MRG, which
outlined favourable economics for its existing Corridor Sands discoveries last week, has inked an option to secure UK-based Savannah Resources' more modest 65 million tonne at 4.2% heavy mineral sand Jangamo project.
Jangamo was once tied to a larger project with Rio Tinto, but that joint venture ended last December.
Savannah has focused on lithium in Portugal during recent times.
Enter Victoria-based MRG that, from its base in Ballarat, believes Jangamo can be developed several years in advance of its flagship Corridor Sands project, which is 200km away by road.

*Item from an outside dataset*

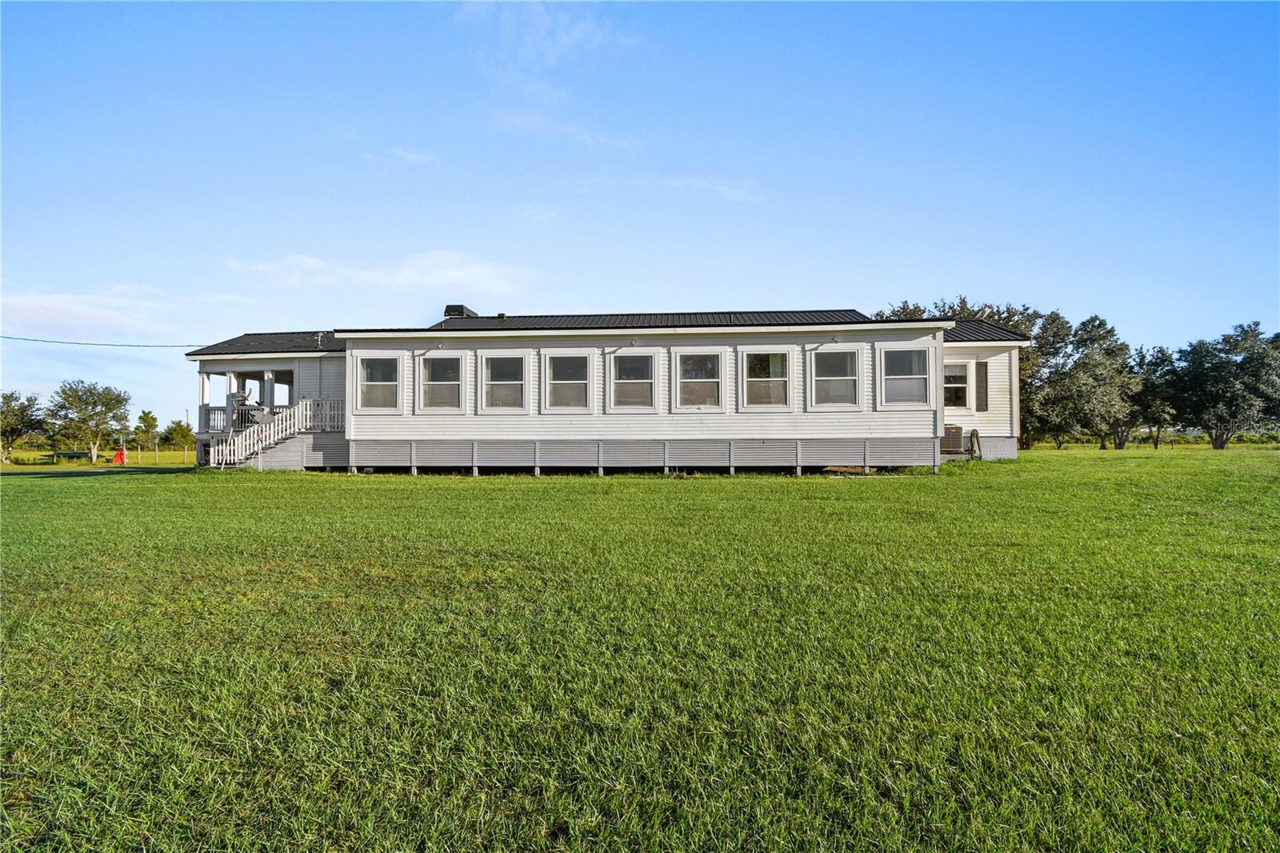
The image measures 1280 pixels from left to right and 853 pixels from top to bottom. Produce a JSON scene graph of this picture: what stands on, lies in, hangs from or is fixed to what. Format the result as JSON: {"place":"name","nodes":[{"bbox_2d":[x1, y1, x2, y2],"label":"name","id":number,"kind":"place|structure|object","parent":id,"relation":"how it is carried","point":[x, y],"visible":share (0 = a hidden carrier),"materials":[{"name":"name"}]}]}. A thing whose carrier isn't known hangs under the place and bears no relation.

MRG has 45 days to complete due diligence and will then have 16 months to trigger its option, during which it expects to spend US$500,000 to complete a works program at Jangamo to satisfy regulatory requirements.
Savannah has spent around $4 million on the project since 2014.
MRG can exercise its option with $800,000 paid in cash or new shares. A 1% capped royalty will become due if production generates net profit after tax.
MRG executive chair Andrew Van Der Zwan said Jangamo was a small but quality asset that could be developed ahead of Corridor Sands, taking advantage of high prices for ilmenite, rutile, and zircon.
Plant and equipment could be relocated to Corridor Sands in the future, where mining of the Nhacutse/Poiombo and Koko Massava deposits could support production for around 25 years.
Rio Tinto is development the nearby Mutamba mineral sands project, and Van Der Zwan suggested there could be opportunities to access to infrastructure.
MRG started October with less than A$400,000 cash, so a capital injection in the immediate future seems even more likely, although Savannah loan funds for the immediate cash needs at Jangamo.
The junior's shares were flat this morning at 0.5c, its lowest level in 12 months. At current levels it is capitalised at $8.7 million.
The stock has traded as high as 1.5c over the past year.